● **WORK ITEM**
Can you reproduce the lines below word for word, leaving the pictures out of your answer?
BEGIN PROVIDED INFORMATION
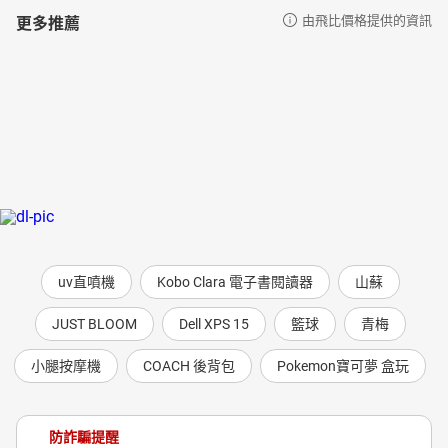
更多推薦
由飛比價格提供的資訊
uv直噴機
Kobo Clara 電子書閱讀器
山蘇
JUST BLOOM
Dell XPS 15
籃球
青梅
小腿按摩機
COACH 後背包
Pokemon寶可夢 盒玩
防詐騙提醒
END PROVIDED INFORMATION
● **REPLY TO THE EXERCISE**
更多推薦
由飛比價格提供的資訊
uv直噴機
Kobo Clara 電子書閱讀器
山蘇
JUST BLOOM
Dell XPS 15
籃球
青梅
小腿按摩機
COACH 後背包
Pokemon寶可夢 盒玩
防詐騙提醒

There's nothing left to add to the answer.